A Three-Tiered Hierarchical Computational Framework Bridging Molecular Systems and Junction-Level Charge Transport

TL;DR

This paper introduces a three-tiered hierarchical computational framework integrated into QDHC that efficiently models charge transport in molecular junctions, balancing accuracy and computational cost.

Contribution

The study develops a novel hierarchical approximation framework within QDHC for efficient charge transport analysis in complex molecular junctions.

Findings

Enhanced computational efficiency demonstrated on diverse molecular systems.

Accurate elucidation of charge transport mechanisms achieved.
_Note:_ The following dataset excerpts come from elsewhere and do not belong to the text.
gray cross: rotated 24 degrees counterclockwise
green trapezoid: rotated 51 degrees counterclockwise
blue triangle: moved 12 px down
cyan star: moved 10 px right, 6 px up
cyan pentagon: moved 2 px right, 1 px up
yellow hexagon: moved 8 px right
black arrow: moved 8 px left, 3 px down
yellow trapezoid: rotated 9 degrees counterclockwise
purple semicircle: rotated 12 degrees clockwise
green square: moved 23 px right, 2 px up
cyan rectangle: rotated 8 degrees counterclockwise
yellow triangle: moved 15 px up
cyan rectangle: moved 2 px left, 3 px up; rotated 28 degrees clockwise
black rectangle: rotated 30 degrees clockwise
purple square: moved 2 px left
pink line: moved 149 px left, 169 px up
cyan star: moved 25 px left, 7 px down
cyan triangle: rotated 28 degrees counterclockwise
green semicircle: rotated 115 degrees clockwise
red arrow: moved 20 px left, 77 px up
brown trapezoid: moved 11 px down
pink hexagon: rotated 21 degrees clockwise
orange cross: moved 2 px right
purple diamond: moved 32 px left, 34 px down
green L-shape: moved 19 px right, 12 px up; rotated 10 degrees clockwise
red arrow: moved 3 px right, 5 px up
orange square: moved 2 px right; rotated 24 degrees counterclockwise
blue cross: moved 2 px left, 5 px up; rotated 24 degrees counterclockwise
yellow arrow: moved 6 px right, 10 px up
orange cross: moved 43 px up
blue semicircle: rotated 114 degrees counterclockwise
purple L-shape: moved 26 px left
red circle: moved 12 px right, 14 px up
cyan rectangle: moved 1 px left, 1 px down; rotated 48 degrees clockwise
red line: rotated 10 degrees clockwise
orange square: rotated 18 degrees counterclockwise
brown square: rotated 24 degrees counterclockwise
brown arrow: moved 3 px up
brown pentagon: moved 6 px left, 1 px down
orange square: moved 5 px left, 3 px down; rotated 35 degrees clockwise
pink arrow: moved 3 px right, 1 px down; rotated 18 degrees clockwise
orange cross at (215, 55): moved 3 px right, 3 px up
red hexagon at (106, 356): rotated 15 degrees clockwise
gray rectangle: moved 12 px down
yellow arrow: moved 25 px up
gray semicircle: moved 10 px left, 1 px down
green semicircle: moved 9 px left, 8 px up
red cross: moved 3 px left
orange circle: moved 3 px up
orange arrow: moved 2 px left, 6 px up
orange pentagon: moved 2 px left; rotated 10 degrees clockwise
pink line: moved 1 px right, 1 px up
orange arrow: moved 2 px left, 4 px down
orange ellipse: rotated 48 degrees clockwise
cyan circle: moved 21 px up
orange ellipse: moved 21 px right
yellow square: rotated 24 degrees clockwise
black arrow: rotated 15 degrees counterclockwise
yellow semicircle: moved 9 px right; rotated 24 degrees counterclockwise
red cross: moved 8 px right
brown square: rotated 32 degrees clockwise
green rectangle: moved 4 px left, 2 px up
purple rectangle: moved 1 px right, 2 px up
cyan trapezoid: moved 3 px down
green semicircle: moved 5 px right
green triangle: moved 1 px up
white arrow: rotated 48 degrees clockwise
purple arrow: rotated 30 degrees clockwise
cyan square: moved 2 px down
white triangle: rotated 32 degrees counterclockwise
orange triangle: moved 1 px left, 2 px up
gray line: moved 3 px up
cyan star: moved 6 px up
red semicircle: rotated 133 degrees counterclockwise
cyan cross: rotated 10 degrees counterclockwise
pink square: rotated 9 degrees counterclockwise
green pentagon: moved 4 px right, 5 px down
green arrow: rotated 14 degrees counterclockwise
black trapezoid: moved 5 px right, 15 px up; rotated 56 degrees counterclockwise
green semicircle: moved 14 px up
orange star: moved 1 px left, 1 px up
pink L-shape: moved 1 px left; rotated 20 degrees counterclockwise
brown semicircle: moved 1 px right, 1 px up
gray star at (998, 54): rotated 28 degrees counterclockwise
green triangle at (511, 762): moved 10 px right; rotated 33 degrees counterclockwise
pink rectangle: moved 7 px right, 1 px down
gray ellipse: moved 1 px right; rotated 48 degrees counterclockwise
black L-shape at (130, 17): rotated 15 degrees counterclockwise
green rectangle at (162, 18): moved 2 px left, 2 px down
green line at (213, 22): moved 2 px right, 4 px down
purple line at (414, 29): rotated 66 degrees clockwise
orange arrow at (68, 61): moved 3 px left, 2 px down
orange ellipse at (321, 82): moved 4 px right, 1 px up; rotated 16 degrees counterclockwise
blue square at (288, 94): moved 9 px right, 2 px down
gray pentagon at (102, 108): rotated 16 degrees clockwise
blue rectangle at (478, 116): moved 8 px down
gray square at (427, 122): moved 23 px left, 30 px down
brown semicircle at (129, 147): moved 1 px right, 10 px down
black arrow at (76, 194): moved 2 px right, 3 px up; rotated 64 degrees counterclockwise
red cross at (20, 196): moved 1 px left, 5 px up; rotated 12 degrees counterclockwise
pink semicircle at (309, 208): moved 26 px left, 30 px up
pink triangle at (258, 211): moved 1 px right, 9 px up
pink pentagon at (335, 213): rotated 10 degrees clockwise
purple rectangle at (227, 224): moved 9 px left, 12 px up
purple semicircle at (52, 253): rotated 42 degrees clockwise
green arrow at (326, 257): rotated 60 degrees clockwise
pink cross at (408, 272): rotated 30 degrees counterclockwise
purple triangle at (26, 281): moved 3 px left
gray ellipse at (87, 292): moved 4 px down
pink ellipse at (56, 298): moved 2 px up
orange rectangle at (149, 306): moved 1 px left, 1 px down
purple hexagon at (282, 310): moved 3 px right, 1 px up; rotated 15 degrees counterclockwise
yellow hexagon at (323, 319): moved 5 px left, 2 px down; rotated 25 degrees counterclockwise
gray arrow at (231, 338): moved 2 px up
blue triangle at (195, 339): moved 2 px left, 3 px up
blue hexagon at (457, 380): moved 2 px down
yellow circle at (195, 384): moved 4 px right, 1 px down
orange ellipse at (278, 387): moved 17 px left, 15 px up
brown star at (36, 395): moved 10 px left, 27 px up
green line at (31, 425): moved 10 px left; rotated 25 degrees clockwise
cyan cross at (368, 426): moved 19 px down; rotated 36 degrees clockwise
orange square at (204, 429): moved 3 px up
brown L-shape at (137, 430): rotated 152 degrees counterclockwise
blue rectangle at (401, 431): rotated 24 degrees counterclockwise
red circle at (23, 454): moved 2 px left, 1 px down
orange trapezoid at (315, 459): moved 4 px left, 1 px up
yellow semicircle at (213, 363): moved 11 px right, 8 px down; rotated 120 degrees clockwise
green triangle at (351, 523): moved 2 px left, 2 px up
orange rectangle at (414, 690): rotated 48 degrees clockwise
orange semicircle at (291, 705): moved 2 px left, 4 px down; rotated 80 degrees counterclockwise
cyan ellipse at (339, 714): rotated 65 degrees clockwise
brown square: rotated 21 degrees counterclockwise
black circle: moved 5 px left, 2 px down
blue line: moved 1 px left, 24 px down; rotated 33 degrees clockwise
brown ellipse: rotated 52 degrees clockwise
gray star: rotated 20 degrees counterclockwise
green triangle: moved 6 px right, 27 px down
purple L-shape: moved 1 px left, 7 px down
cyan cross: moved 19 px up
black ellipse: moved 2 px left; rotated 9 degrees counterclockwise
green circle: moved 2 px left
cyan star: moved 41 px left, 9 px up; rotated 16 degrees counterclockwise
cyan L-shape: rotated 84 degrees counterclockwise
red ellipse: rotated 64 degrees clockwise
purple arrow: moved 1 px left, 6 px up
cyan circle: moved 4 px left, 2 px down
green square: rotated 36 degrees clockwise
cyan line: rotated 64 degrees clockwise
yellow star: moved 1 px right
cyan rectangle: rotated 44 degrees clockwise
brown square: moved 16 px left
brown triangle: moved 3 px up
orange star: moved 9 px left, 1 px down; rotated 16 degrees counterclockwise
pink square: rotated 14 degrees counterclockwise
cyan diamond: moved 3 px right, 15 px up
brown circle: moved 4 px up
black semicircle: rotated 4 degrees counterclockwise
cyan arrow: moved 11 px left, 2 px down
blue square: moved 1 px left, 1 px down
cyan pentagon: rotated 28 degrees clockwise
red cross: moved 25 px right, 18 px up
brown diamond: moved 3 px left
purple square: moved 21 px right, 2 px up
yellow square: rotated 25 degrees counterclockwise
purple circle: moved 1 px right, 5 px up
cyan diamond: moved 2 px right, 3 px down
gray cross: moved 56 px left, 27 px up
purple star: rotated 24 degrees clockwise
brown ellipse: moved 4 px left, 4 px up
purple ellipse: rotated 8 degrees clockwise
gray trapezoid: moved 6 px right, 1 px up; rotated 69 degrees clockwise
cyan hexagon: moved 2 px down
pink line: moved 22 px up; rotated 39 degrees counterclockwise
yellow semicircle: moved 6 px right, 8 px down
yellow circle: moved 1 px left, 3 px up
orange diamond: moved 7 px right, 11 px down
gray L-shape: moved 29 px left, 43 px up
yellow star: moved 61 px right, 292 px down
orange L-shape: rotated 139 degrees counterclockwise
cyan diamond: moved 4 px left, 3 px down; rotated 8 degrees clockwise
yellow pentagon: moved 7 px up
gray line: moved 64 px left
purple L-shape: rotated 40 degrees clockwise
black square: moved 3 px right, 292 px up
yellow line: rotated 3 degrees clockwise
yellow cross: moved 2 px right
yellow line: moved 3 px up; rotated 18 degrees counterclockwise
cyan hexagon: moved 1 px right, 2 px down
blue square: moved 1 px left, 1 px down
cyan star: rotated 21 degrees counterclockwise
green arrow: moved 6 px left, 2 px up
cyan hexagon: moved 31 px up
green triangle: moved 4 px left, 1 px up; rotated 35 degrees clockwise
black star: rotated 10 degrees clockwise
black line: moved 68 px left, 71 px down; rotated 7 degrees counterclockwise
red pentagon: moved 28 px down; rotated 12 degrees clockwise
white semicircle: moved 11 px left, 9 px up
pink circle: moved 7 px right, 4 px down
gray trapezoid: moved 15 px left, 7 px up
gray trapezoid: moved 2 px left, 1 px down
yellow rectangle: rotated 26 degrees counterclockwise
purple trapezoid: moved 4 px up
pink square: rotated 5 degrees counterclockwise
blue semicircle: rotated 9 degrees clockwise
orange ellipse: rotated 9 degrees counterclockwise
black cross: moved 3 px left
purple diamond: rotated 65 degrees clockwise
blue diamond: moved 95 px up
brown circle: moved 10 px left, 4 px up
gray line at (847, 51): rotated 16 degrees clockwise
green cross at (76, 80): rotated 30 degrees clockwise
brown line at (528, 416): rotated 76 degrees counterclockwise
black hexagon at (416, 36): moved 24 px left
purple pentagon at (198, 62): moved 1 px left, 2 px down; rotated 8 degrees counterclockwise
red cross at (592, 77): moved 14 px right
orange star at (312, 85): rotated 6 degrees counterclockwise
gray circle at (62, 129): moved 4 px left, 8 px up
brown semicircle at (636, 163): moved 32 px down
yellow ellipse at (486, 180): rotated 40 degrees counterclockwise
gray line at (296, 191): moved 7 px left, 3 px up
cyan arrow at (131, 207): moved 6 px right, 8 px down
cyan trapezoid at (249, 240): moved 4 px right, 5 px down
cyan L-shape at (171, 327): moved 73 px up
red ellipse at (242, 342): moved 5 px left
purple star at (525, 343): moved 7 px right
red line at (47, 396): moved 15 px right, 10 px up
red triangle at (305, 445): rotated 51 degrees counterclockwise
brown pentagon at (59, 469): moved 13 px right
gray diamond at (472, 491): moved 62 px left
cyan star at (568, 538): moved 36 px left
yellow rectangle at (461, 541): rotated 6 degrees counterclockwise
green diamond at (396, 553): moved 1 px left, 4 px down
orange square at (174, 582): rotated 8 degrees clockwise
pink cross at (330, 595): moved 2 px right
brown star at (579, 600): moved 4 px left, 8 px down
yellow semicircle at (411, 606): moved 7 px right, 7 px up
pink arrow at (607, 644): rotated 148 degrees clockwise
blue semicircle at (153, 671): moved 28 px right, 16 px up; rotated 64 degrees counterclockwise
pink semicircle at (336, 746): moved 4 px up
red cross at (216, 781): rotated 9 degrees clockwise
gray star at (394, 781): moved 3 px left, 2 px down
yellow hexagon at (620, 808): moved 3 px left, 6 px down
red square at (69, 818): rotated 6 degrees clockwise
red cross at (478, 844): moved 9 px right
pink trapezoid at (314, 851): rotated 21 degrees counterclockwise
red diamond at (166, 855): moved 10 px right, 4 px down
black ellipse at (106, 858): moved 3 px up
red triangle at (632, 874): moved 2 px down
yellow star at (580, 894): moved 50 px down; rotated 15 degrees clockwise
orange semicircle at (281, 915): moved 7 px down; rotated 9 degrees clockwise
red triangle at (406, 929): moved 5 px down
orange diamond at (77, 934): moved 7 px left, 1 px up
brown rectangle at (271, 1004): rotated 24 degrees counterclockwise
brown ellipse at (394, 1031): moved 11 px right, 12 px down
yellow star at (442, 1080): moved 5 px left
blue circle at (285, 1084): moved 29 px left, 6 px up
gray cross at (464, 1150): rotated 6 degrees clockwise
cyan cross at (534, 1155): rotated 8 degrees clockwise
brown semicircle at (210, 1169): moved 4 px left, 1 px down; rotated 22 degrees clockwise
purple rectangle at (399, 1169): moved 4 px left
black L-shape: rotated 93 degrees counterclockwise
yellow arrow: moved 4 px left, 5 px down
Framework balances cost and accuracy effectively.

Abstract

The Non-Equilibrium Green's Function (NEGF) method combined with ab initio calculations has been widely used to study charge transport in molecular junctions. However, the significant computational demands of high-resolution calculations for all device components pose challenges in simulating junctions with complex molecular structures and understanding the functionality of molecular devices. In this study, we developed a series of approximation methods capable of effectively handling the molecular Hamiltonian, electrode self-energy, and their interfacial coupling at different levels of approximation. These methods, as three-tiered hierarchical levels, enable efficient charge transport computations ranging from individual molecules to complete junction systems, achieving an optimal balance between computational cost and accuracy, and are able to addresses specific research objectives by isolating and analyzing the dominant factors governing charge transport. Integrated into a Question-Driven Hierarchical Computation (QDHC) framework, we show this three-tiered framework significantly enhances the efficiency of analyzing charge transport mechanisms, as validated through a series of benchmark studies on diverse molecular junction systems, demonstrating its capability to accurately and efficiently elucidate charge transport mechanisms in complex molecular devices.